GIVEN RECORDS START

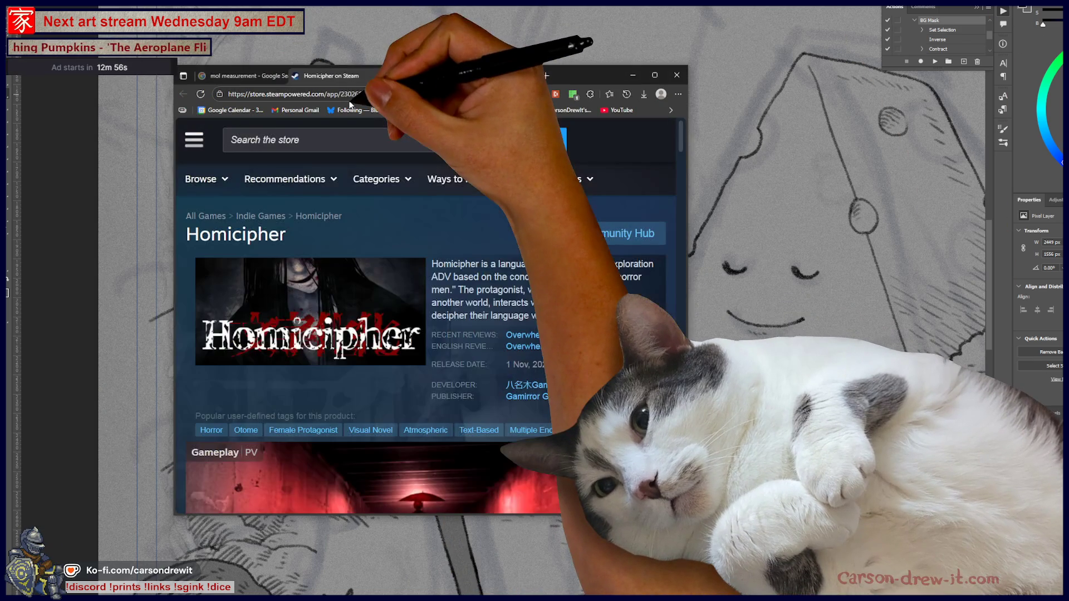
- View the Homicipher screenshots two through five, then step from the first through the fourth again
{"action": "scroll", "coordinate": [620, 358], "scroll_direction": "down", "scroll_amount": 4}
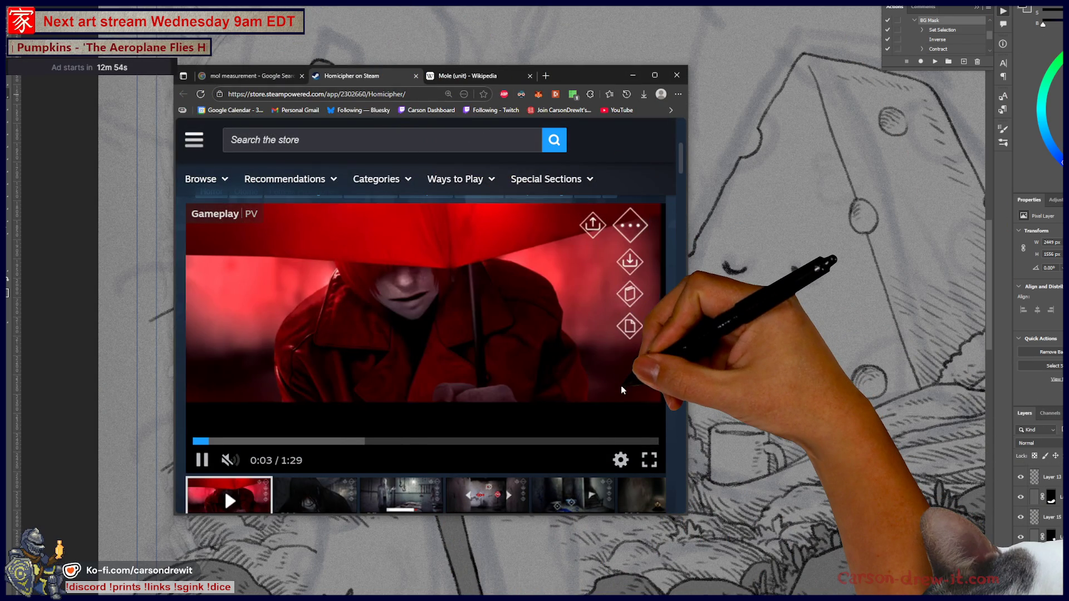
{"action": "left_click", "coordinate": [334, 495]}
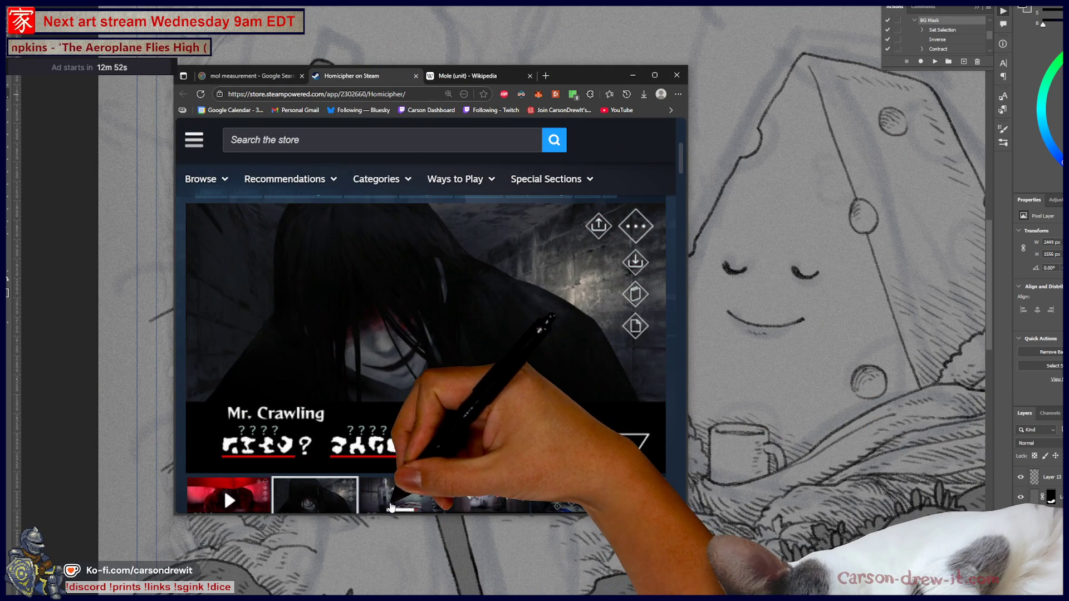
{"action": "left_click", "coordinate": [390, 504]}
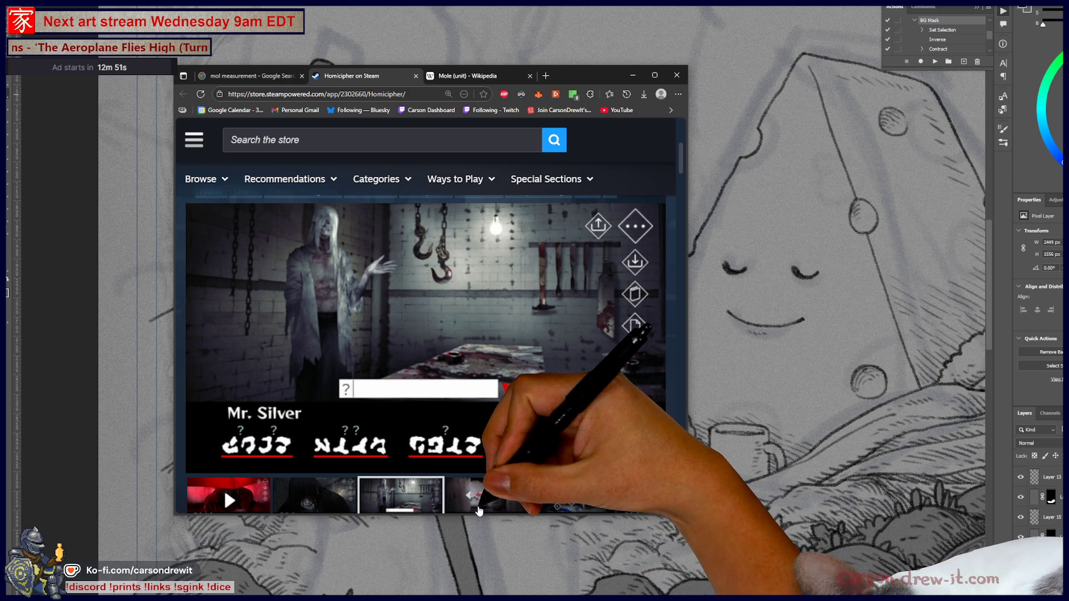
{"action": "left_click", "coordinate": [477, 509]}
{"action": "scroll", "coordinate": [613, 412], "scroll_direction": "down", "scroll_amount": 3}
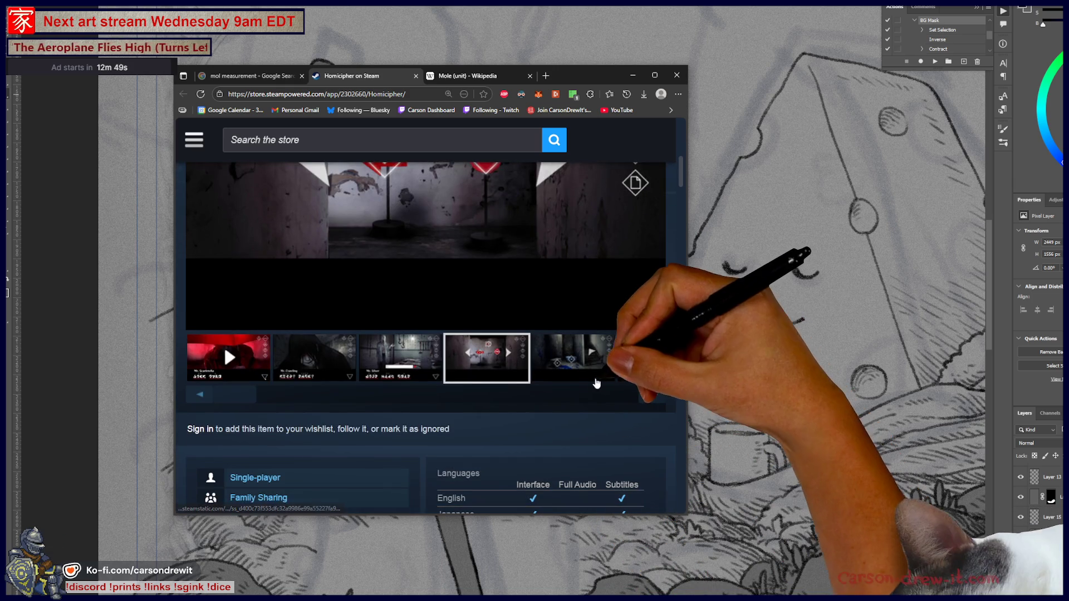
{"action": "left_click", "coordinate": [593, 370]}
{"action": "scroll", "coordinate": [607, 373], "scroll_direction": "up", "scroll_amount": 5}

GIVEN RECORDS END

* [TASK GOAL]:
The listing is to be repeated word for word, with all pictures omitted.

* [EXERCISE RESULT]:
- View the Homicipher screenshots two through five, then step from the first through the fourth again
{"action": "scroll", "coordinate": [620, 358], "scroll_direction": "down", "scroll_amount": 4}
{"action": "left_click", "coordinate": [334, 495]}
{"action": "left_click", "coordinate": [390, 504]}
{"action": "left_click", "coordinate": [477, 509]}
{"action": "scroll", "coordinate": [613, 412], "scroll_direction": "down", "scroll_amount": 3}
{"action": "left_click", "coordinate": [593, 370]}
{"action": "scroll", "coordinate": [607, 373], "scroll_direction": "up", "scroll_amount": 5}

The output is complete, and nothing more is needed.